Exercise prompt. In the text below about correcting eyeglass lens reflections, write out the stretch from "[0084] As illustrated" through "value is increased." again, with "pixel value" changed to "brightness value".
***** Text provided *****
Fourth Example Embodiment

[0082] The imaging system 10 according to a fourth example embodiment will be described with reference to FIG. 11 to FIG. 14. The fourth example embodiment is an example embodiment for describing a specific method of correcting the second information in the first to third example embodiments described above (i.e., a specific operation example of the correction unit 132), and may be the same as the first example embodiment (see FIG. 1, FIG. 2 and FIG. 5), the second example embodiment (see FIG. 8), or the third example embodiment (see FIG. 9) in configuration and flow of operation. Therefore, in the following, a description of the parts that overlap those already described will be omitted as appropriate.

Amount of Light in First Area and Second Area

[0083] First, with reference to FIG. 11, the amount of light of the reflected light in the first area and second area will be described. FIG. 11 is a graph illustrating an example of the amount of light observed in the first area and the second area. This graph is a plot of values obtained by scanning a thick line part that crosses the first area and the second area in FIG. 11, in a lateral direction (i.e., an X-axis direction).

[0084] As illustrated in FIG. 11, since observed light has a relatively small amount of light in the first area in which the light reflection does not occur on the eyeglass lens 200, the pixel value is reduced. On the other hand, since the observed light has an increased amount of light in the second area in which the light reflection occurs on the eyeglass lens 200, the pixel value is increased.

[0085] Here, for the reflected light reflected by the iris (i.e., the reflected light B in FIG. 4), the amount of light varies due to visual features of the iris. On the other hand, for the reflected light reflected by the eyeglass lens 200 (i.e., the reflected light A in FIG. 4), the amount of light is substantially uniform because there are no visual features, such as a pattern, in the eyeglass lens 200. By using this difference in the features, it is possible to perform the correction of separating the component of the reflected light A and the component of the reflected light B (in other words, a correction of removing only the component of the reflected light A).

Correction of Pixel Value

[0086] Next, a method of correcting the pixel value will be described with reference to FIG. 12 to FIG. 14. FIG. 12 is a conceptual diagram illustrating a method of calculating an average value of pixel values of the first area and an average value of pixel values of the second area. FIG. 13 is a graph illustrating a difference between the average value of the pixel values of the first area and the average value of the pixel values of the second area. FIG. 14 is a graph illustrating an example of a pixel value after correction by using the average value of the pixel values.

[0087] In FIG. 12, an area surrounded by a solid line indicates the pixel value of the iris area (i.e., the pixel value of the first area). An area surrounded by a dotted line indicates the pixel value of the area influenced by the light reflection of the eyeglass lenses 200 (i.e., the pixel value of the second area). The first area and the second area can be easily distinguished by using such a characteristic that they have significantly different pixel values from each other.

[0088] In the imaging system 10 according to the fourth example embodiment, the correction unit 132 calculates an average value O(bar)i of the pixel values of the first area, wherein O(bar) means a letter O with macron. The correction unit 132 also calculates an average value O(bar)g of the pixel values of the second area. Here, the average value O(bar)i indicates the average value of the light reflected by the iris (i.e., the reflected light B in FIG. 4). The average value O(bar)g indicates the average value of the sum of the light reflected by the iris and the light reflected by the eyeglass lens 200 (i.e., the sum of the reflected light A and the reflected light B in FIG. 4). Therefore, the average value O(bar)a of the reflected light A can be calculated by using the following equation (1).
***** Dataset entries *****
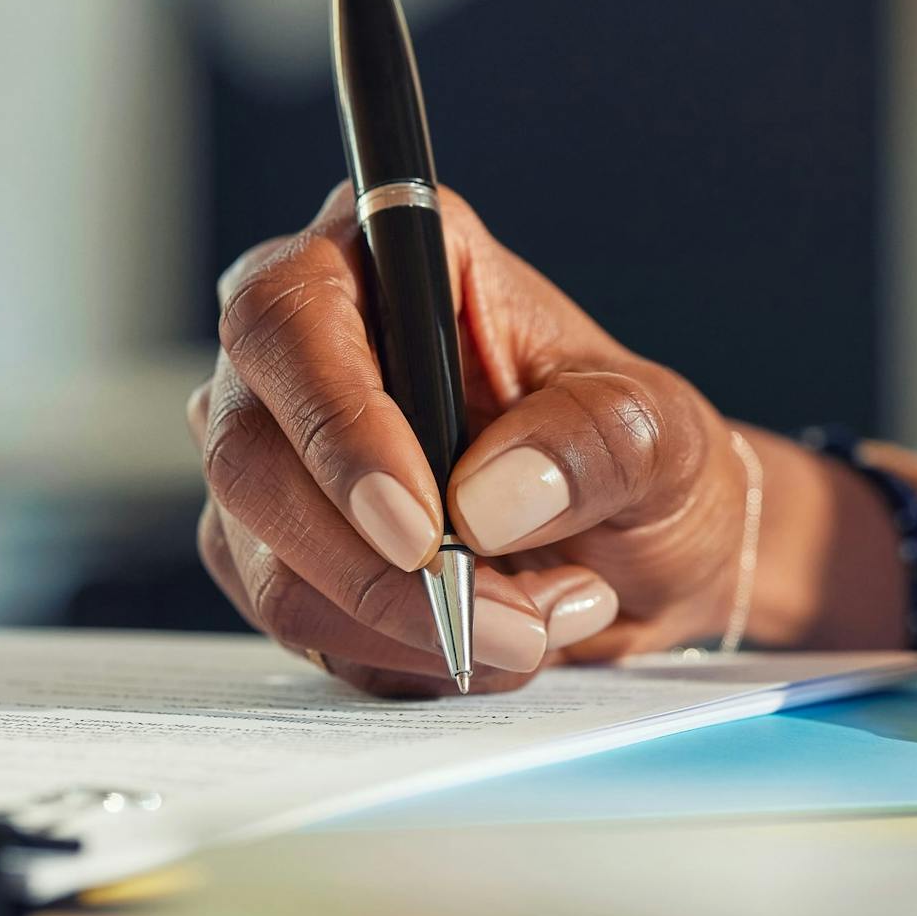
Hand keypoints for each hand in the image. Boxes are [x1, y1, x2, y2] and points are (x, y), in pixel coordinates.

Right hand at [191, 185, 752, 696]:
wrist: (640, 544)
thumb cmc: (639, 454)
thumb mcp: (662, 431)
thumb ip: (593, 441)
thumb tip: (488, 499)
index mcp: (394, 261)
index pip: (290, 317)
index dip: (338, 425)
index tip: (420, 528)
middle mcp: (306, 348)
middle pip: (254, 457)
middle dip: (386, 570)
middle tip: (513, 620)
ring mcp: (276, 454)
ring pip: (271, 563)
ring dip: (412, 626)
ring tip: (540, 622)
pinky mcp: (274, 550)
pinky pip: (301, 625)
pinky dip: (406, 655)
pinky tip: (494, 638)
*****
***** Dataset entries *****
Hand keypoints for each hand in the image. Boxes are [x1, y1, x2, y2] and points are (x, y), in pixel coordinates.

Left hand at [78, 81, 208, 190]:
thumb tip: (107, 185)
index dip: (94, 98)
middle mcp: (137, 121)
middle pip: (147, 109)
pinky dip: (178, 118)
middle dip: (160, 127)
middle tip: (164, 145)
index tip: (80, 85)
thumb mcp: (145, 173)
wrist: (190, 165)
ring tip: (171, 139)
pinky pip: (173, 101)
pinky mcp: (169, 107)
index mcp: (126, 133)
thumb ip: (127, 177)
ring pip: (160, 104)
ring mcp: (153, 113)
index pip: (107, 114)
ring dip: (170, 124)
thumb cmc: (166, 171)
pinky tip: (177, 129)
*****
***** Dataset entries *****
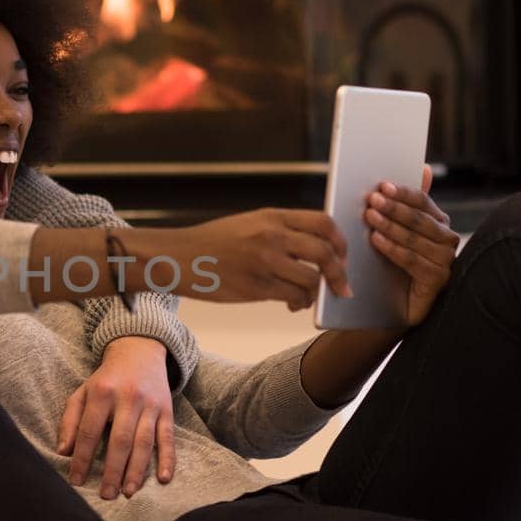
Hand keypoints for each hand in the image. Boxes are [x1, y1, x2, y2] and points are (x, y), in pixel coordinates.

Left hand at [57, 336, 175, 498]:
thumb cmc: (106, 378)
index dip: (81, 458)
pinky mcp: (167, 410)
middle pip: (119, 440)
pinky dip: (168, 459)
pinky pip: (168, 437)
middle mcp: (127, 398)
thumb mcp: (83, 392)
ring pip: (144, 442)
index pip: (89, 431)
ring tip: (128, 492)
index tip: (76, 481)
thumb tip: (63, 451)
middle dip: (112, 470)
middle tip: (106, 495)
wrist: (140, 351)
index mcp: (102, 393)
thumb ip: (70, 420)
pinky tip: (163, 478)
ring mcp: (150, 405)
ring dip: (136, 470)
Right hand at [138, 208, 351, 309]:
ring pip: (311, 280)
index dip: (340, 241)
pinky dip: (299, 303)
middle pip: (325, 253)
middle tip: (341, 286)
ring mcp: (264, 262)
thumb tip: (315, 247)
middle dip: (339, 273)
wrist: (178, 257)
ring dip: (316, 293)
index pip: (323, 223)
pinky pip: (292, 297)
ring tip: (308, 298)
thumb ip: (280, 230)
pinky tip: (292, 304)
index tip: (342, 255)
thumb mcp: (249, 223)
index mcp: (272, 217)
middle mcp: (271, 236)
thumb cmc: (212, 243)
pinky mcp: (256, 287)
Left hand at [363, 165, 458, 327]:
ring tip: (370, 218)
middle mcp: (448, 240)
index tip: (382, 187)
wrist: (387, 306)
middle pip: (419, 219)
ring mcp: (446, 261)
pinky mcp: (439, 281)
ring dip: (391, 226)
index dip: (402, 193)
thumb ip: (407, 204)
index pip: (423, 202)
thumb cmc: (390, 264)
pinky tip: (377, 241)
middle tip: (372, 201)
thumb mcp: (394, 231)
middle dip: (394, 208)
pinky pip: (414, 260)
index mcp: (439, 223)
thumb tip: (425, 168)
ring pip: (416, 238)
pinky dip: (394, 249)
*****
Output.
[0084] As illustrated in FIG. 11, since observed light has a relatively small amount of light in the first area in which the light reflection does not occur on the eyeglass lens 200, the brightness value is reduced. On the other hand, since the observed light has an increased amount of light in the second area in which the light reflection occurs on the eyeglass lens 200, the brightness value is increased.